To close, Linda and I will read a few of the New Testament admonitions to the church.

Romans 12:10 (New International Version)

10 Be devoted to one another in brotherly love. Honor one another above yourselves.

Romans 12:16 (New International Version)

16 Live in harmony with one another. Do not be proud, but be willing to associate with people of low position. Do not be conceited

Romans 15:7 (New International Version)

7 Accept one another, then, just as Christ accepted you, in order to bring praise to God.

Romans 15:14 (New International Version)

14 I myself am convinced, my brothers, that you yourselves are full of goodness, complete in knowledge and competent to instruct one another

Romans 16:16 (New International Version)

16 Greet one another with a holy kiss. All the churches of Christ send greetings.

1 Corinthians 1:10 (New International Version)

10 I appeal to you, brothers, in the name of our Lord Jesus Christ, that all of you agree with one another so that there may be no divisions among you and that you may be perfectly united in mind and thought.

Galatians 5:13 (New International Version)

13 You, my brothers, were called to be free. But do not use your freedom to indulge the sinful nature; rather, serve one another in love.

Ephesians 4:2 (New International Version)

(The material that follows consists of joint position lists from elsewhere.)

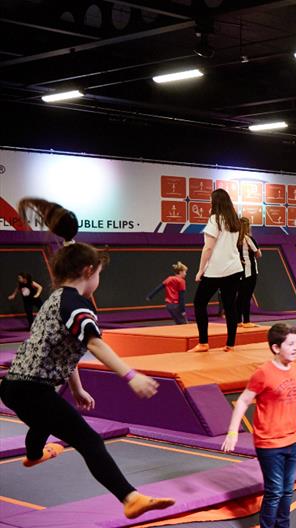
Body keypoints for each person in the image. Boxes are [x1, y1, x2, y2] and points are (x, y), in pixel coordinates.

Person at [0, 198, 174, 520]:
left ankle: (33, 454)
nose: (99, 281)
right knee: (88, 439)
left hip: (15, 386)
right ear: (88, 271)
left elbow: (64, 351)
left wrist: (77, 389)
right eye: (99, 275)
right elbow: (94, 344)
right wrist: (130, 374)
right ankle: (130, 496)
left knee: (44, 418)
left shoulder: (55, 299)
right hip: (31, 388)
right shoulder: (76, 305)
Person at [222, 323, 296, 528]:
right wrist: (233, 432)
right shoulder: (263, 373)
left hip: (292, 440)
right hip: (269, 443)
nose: (295, 348)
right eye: (290, 344)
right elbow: (243, 400)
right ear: (276, 348)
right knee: (275, 490)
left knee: (288, 490)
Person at [191, 188, 243, 353]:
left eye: (210, 201)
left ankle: (203, 342)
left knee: (199, 303)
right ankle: (230, 344)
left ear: (215, 203)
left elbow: (208, 248)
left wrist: (200, 270)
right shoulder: (234, 220)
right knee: (230, 306)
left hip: (216, 270)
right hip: (234, 268)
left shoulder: (215, 219)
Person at [236, 218, 262, 328]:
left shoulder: (234, 239)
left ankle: (237, 320)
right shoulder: (248, 238)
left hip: (238, 271)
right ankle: (246, 321)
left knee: (240, 296)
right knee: (246, 296)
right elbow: (258, 254)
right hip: (249, 271)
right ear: (248, 227)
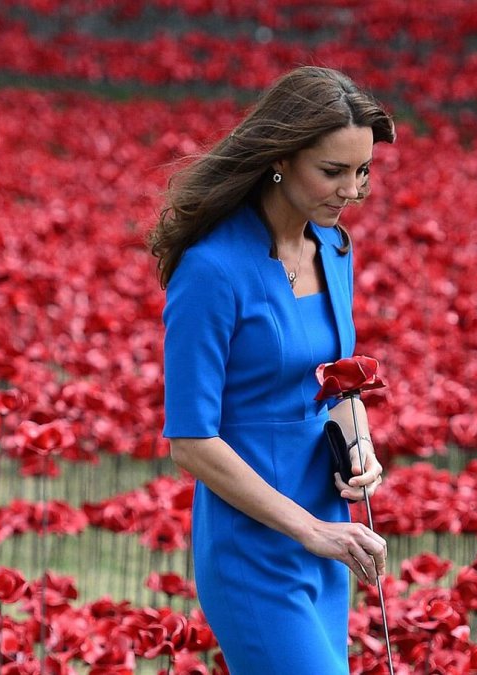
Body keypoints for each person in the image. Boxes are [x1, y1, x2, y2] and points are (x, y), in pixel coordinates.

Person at [148, 66, 395, 673]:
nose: (351, 191)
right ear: (280, 159)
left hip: (328, 529)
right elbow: (191, 442)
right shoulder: (212, 270)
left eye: (361, 172)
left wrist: (359, 446)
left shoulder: (334, 251)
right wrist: (309, 529)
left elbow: (336, 386)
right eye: (332, 172)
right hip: (254, 542)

2 Be completely humble and gentle; be patient, bearing with one another in love.

Ephesians 4:32 (New International Version)

32 Be kind and compassionate to one another, forgiving each other, just as in Christ God forgave you.

Ephesians 5:19 (New International Version)

19 Speak to one another with psalms, hymns and spiritual songs. Sing and make music in your heart to the Lord,

Ephesians 5:21 (New International Version)

21 Submit to one another out of reverence for Christ.

Colossians 3:13 (New International Version)

13 Bear with each other and forgive whatever grievances you may have against one another. Forgive as the Lord forgave you.

Colossians 3:16 (New International Version)

16 Let the word of Christ dwell in you richly as you teach and admonish one another with all wisdom, and as you sing psalms, hymns and spiritual songs with gratitude in your hearts to God.

1 Thessalonians 5:11 (New International Version)

11 Therefore encourage one another and build each other up, just as in fact you are doing.

1 Thessalonians 5:13 (New International Version)

13 Hold them in the highest regard in love because of their work. Live in peace with each other.

1 Thessalonians 5:15 (New International Version)

15 Make sure that nobody pays back wrong for wrong, but always try to be kind to each other and to everyone else.

Hebrews 10:24 (New International Version)

24 And let us consider how we may spur one another on toward love and good deeds.

James 5:16 (New International Version)

16 Therefore confess your sins to each other and pray for each other so that you may be healed. The prayer of a righteous man is powerful and effective.

1 Peter 1:22 (New International Version)

22 Now that you have purified yourselves by obeying the truth so that you have sincere love for your brothers, love one another deeply, from the heart.

1 Peter 4:9 (New International Version)

9 Offer hospitality to one another without grumbling.

1 Peter 3:8 (New International Version)

8 Finally, all of you, live in harmony with one another; be sympathetic, love as brothers, be compassionate and humble.